Post-merger there will be two vertical relationships between (i) RWE Npower electricity generation business and the Telecom electricity business; and (ii) RWE Npower gas shipping business and Gas Plus.
Given the small share of supply increments and remaining competition in these sectors, no vertical concerns arise as a result of this merger.
THIRD PARTY VIEWS
Ofgem believes that the acquisition does not raise any significant concerns for competition in the electricity and gas sectors, or in relation to vertical integration, having taken into account the level of competition present and the relatively small increase in Npower’s position in these sectors.
No other third parties expressed any concerns about the transaction to the OFT.
The merging businesses overlap in the supply of electricity and gas to domestic customers as well as in gas shipping. Given the parties’ low combined shares of supply, the negligible increments, the level of existing competition and the lack of third party concerns, no competition concerns arise on any of these frames of reference.
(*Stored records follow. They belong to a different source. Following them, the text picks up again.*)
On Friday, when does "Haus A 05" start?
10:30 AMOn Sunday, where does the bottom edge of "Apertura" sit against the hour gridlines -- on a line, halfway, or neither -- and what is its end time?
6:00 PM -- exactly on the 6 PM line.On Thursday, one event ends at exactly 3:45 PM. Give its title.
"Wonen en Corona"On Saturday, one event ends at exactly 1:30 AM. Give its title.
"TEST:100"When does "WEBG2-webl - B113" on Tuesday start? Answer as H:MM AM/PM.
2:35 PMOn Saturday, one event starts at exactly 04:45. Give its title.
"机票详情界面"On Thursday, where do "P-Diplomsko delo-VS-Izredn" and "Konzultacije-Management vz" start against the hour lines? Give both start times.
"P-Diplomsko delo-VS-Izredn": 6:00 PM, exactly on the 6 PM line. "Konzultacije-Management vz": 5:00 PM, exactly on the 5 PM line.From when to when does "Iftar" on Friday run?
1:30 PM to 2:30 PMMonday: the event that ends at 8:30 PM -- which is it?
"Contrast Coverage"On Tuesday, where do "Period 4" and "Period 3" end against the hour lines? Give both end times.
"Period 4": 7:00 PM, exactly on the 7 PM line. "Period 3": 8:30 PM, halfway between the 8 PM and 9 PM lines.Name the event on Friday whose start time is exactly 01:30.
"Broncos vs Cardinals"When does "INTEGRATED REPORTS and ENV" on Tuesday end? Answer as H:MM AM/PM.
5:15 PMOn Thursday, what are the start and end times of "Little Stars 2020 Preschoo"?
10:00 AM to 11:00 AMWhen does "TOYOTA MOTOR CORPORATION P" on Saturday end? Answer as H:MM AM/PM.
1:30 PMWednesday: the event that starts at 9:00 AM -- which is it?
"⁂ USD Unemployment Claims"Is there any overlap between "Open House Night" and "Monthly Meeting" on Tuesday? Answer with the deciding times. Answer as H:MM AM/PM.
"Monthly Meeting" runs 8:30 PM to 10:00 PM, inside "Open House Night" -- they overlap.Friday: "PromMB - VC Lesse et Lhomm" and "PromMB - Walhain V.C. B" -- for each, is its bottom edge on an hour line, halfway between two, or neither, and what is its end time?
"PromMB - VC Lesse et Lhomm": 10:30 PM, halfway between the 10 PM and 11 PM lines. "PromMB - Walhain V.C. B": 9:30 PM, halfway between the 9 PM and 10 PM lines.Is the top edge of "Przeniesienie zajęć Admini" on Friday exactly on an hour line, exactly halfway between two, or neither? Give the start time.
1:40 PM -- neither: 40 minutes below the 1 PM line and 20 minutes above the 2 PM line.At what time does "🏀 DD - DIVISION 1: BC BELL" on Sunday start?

Consequently, the OFT does not believe that it is or may be the case that the merger may be expected to result in a substantial lessening of competition within a market or markets in the United Kingdom.
This merger will therefore not be referred to the Competition Commission under section 33(1) of the Act.
1. Npower has an existing share of supply of electricity to domestic customers exceeding 25 per cent in three regions of the UK (Midlands, Northern and Yorkshire) which individually or collectively may constitute a substantial part of the UK. Combined shares of supply in these regions, measured as a share of total households supplied are, respectively, [40-50] per cent, [50-60] per cent and [45-55] per cent.
2. OFT's decision of 30 June 2004 in Scottish and Southern Energy/Atlantic Electric and Gas Ltd.
3. Ofgem's Domestic Retail Market Report, June 2005.
4. Based on number of households supplied 2004-2005.